EXERCISE MATERIAL -
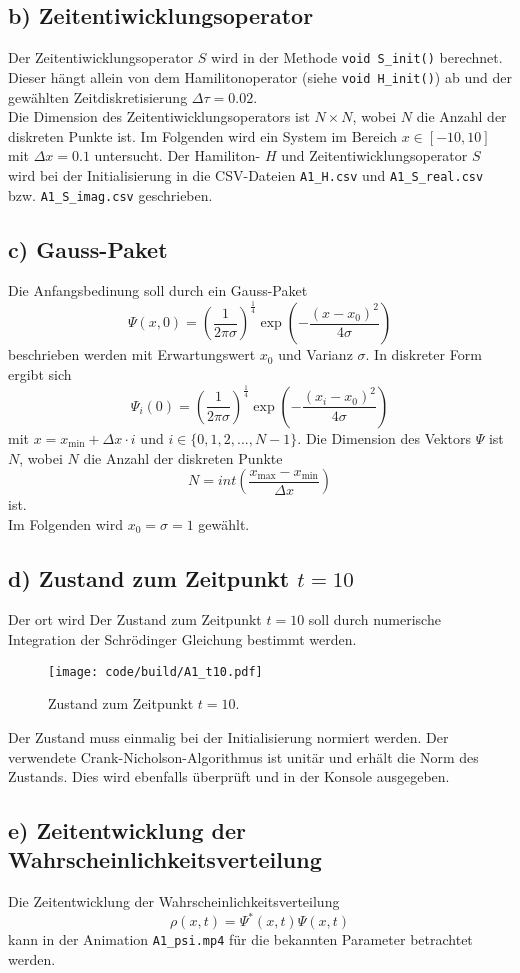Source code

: \subsection{b) Zeitentiwicklungsoperator}
Der Zeitentiwicklungsoperator $S$ wird in der Methode \texttt{void S\_init()} berechnet.
Dieser hängt allein von dem Hamilitonoperator (siehe \texttt{void H\_init()}) ab und der gewählten Zeitdiskretisierung $\Delta \tau = 0.02$.
\\
Die Dimension des Zeitentiwicklungsoperators ist $N \times N$, wobei $N$ die Anzahl der diskreten Punkte ist.
Im Folgenden wird ein System im Bereich $x \in [-10,10]$ mit $\Delta x = 0.1$ untersucht.
Der Hamiliton- $H$ und Zeitentiwicklungsoperator $S$ wird bei der Initialisierung in die CSV-Dateien \texttt{A1\_H.csv} und \texttt{A1\_S\_real.csv} bzw. \texttt{A1\_S\_imag.csv} geschrieben.

\subsection{c) Gauss-Paket}
Die Anfangsbedinung soll durch ein Gauss-Paket
\begin{equation}
    \Psi(x,0) = \left( \frac{1}{2 \pi \sigma} \right)^{\frac{1}{4}} \exp \left( - \frac{(x - x_0)^2}{4 \sigma}\right)
\end{equation}
beschrieben werden mit Erwartungswert $x_0$ und Varianz $\sigma$.
In diskreter Form ergibt sich
\begin{equation}
    \Psi_i(0) = \left( \frac{1}{2 \pi \sigma} \right)^{\frac{1}{4}} \exp \left( - \frac{(x_i - x_0)^2}{4 \sigma}\right)
\end{equation}
mit $x = x_\text{min} + \Delta x \cdot i$ und $i \in \{0,1,2,...,N-1\}$.
Die Dimension des Vektors $\Psi$ ist $N$, wobei $N$ die Anzahl der diskreten Punkte
\begin{equation}
    N = int (\frac{x_\text{max} - x_\text{min}}{\Delta x})
\end{equation}
ist.
\\
Im Folgenden wird $x_0 = \sigma = 1$ gewählt.
\FloatBarrier

\subsection{d) Zustand zum Zeitpunkt $t=10$}
Der ort wird
Der Zustand zum Zeitpunkt $t=10$ soll durch numerische Integration der Schrödinger Gleichung bestimmt werden.
\begin{figure}
    \centering
    \texttt{[image: code/build/A1\_t10.pdf]}
    \caption{Zustand zum Zeitpunkt $t=10$.}
\end{figure}
Der Zustand muss einmalig bei der Initialisierung normiert werden.
Der verwendete Crank-Nicholson-Algorithmus ist unitär und erhält die Norm des Zustands.
Dies wird ebenfalls überprüft und in der Konsole ausgegeben.
\FloatBarrier

\subsection{e) Zeitentwicklung der Wahrscheinlichkeitsverteilung}
Die Zeitentwicklung der Wahrscheinlichkeitsverteilung
\begin{equation}
    \rho(x,t) = \Psi^*(x,t) \Psi(x,t)
\end{equation}
kann in der Animation \texttt{A1\_psi.mp4} für die bekannten Parameter betrachtet werden.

BRIEF - Go through the material above, and wherever a line holds the word "Wahrscheinlichkeitsverteilung", copy it.

WRITTEN SOLUTION -
\subsection{e) Zeitentwicklung der Wahrscheinlichkeitsverteilung}
Die Zeitentwicklung der Wahrscheinlichkeitsverteilung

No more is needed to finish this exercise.